◆ Exercise aim
Repeat every record exactly, but keep images out of the copy.

Dataset below:

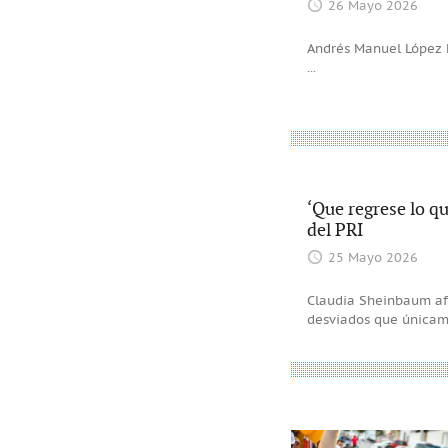
26 Mayo 2026
Andrés Manuel López B
...
‘Que regrese lo qu
del PRI
25 Mayo 2026
Claudia Sheinbaum afi
desviados que únicam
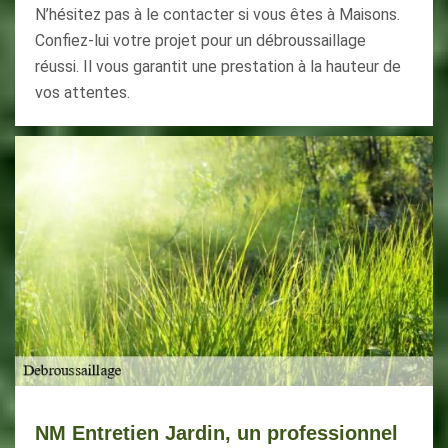
N’hésitez pas à le contacter si vous êtes à Maisons.
Confiez-lui votre projet pour un débroussaillage
réussi. Il vous garantit une prestation à la hauteur de
vos attentes.
NM Entretien Jardin, un professionnel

End of Dataset.

◆ Exercise output
26 Mayo 2026
Andrés Manuel López B
...
‘Que regrese lo qu
del PRI
25 Mayo 2026
Claudia Sheinbaum afi
desviados que únicam
N’hésitez pas à le contacter si vous êtes à Maisons.
Confiez-lui votre projet pour un débroussaillage
réussi. Il vous garantit une prestation à la hauteur de
vos attentes.
NM Entretien Jardin, un professionnel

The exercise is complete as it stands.